Data Discovery Tools: Should You Build or Buy?
Every data team has data discovery on their mind, even more so as they begin to scale. Whether they already have a data discovery solution, or are considering taking the first step in implementing one— the growing pains of a scaling data organization means looking for ways to empower both you and your team to search, find, and derive conclusions from data with minimal hand holding.

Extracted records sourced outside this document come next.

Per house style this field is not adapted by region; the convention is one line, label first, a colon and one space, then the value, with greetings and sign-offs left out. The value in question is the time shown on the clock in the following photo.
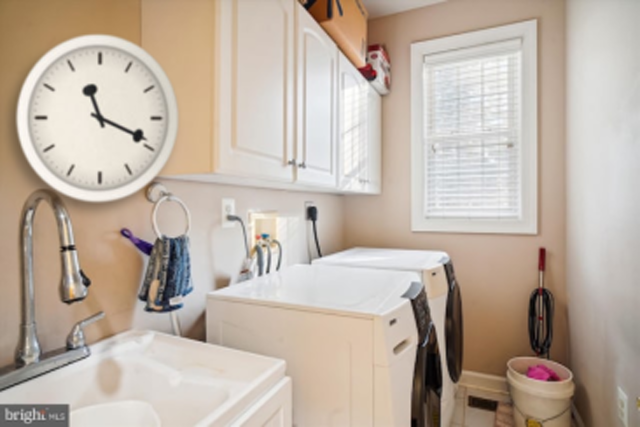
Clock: 11:19
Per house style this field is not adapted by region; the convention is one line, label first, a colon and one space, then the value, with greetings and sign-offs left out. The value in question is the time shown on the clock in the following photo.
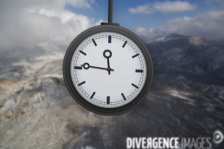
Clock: 11:46
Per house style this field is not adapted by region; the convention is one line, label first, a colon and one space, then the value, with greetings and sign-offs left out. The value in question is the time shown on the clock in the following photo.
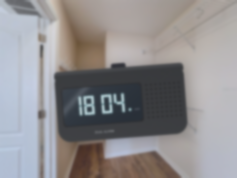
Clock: 18:04
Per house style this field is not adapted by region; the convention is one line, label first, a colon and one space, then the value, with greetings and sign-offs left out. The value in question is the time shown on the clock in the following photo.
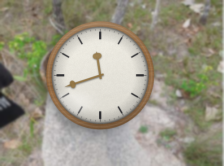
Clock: 11:42
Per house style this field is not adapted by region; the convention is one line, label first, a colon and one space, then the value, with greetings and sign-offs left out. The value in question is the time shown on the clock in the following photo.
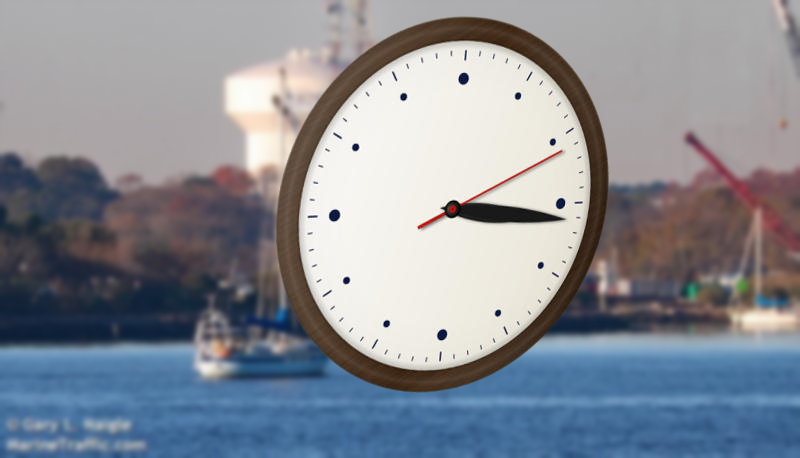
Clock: 3:16:11
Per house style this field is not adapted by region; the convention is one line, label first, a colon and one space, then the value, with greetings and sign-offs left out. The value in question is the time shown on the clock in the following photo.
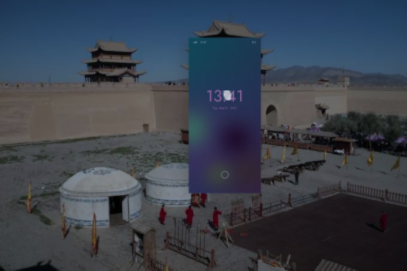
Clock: 13:41
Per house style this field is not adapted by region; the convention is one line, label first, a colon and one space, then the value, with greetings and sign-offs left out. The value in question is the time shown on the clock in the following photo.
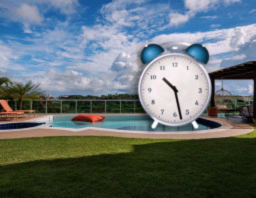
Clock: 10:28
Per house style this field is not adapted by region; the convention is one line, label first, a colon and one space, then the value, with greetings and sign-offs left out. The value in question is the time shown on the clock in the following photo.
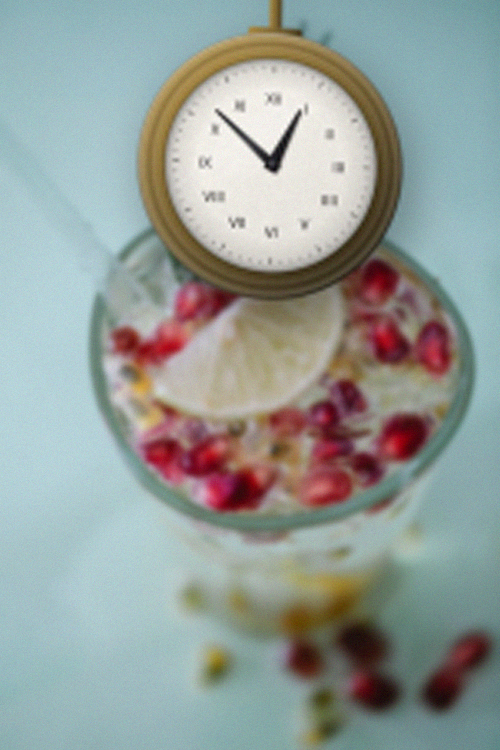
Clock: 12:52
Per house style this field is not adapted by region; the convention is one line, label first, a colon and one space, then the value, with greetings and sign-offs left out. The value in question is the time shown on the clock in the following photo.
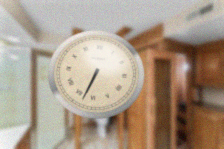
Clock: 6:33
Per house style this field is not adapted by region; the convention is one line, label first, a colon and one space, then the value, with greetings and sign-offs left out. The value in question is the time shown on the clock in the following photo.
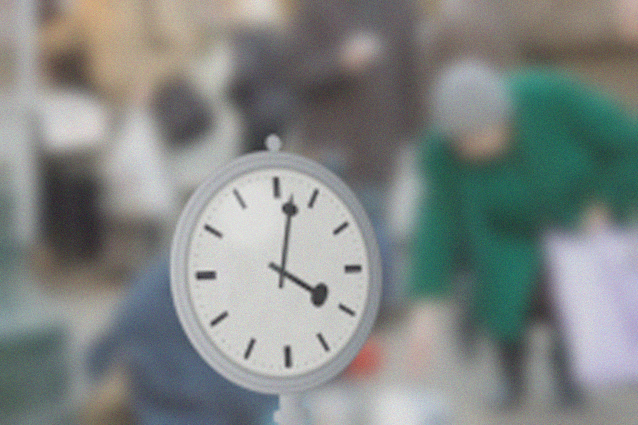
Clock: 4:02
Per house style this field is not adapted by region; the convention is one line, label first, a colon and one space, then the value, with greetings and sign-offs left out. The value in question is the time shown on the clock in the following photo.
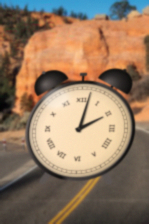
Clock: 2:02
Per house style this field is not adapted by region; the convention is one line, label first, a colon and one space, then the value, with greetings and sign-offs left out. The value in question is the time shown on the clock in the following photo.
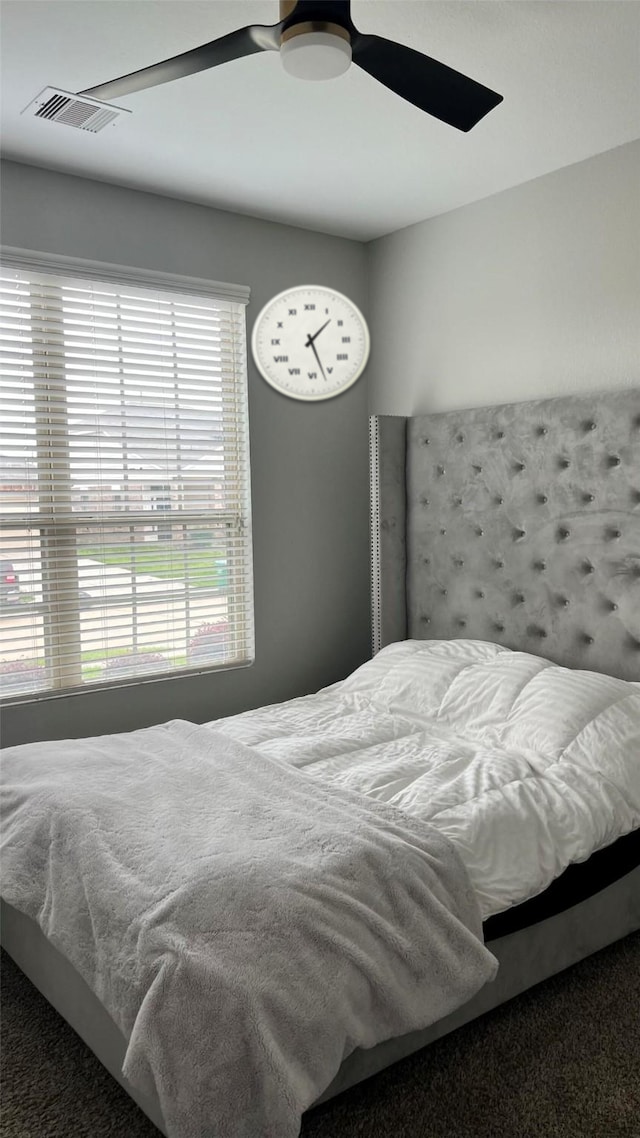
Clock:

This is where data discovery comes in, and the time that finding the optimal data discovery service or solution is important. After all, it’s a big transition to implement one, and an even bigger transition to move from one tool to another should your first solution not be sufficient. Based on our experience with the dozens of data organizations we work with, we’ve put together a guide on finding the best data discovery solution for your organization. We’ll be covering:
- What does a data discovery tool do?
- Why do you need a data discovery tool?
- What is data discovery?
- Enterprise data discovery solutions
- Things to consider when finding or building a discovery tool
- When and how to build your own data discovery solution
- The best enterprise data discovery tools
What is Data Discovery?
Data discovery is the process and technique that involves applying various tactics such as data mining and interactive visualization, to a company's data with the goal of finding and understanding patterns in the data.
In the broader sense, it’s a process, tooling, and organization from data creators and gatekeepers (typically the data analysts or engineers in an organization) to make data accessible to those who need it. Sometimes, they’re making it accessible to people from within the data organization (i.e. their fellow analysts and engineers), whereas other times they’re ensuring that data is reliably accessible to people outside of the data organization (i.e. stakeholders in sales, marketing, engineering, etc.)
What does a Data Discovery Tool do?
Data discovery tools help both data stewards and business users (non-technical users) access and analyze complex data sets within their organization. The tools provide visualizations and other pre-built analyses that allow business users to answer specific questions about the data. The key components of a data discovery tool include:
- Data preparation. This is the process of getting your raw data ready for analyzing and discovery— typically using ETL tools to do so, but it’s a multi-layer, multi-tool job to get the data from initial ingestion to analyzed and presentable to external stakeholders.
- Data exploration. While this term is sometimes used interchangeably with “data discovery”, it encompasses the broader practice of understanding and indexing your raw data. This typically happens before a specific question or query is asked.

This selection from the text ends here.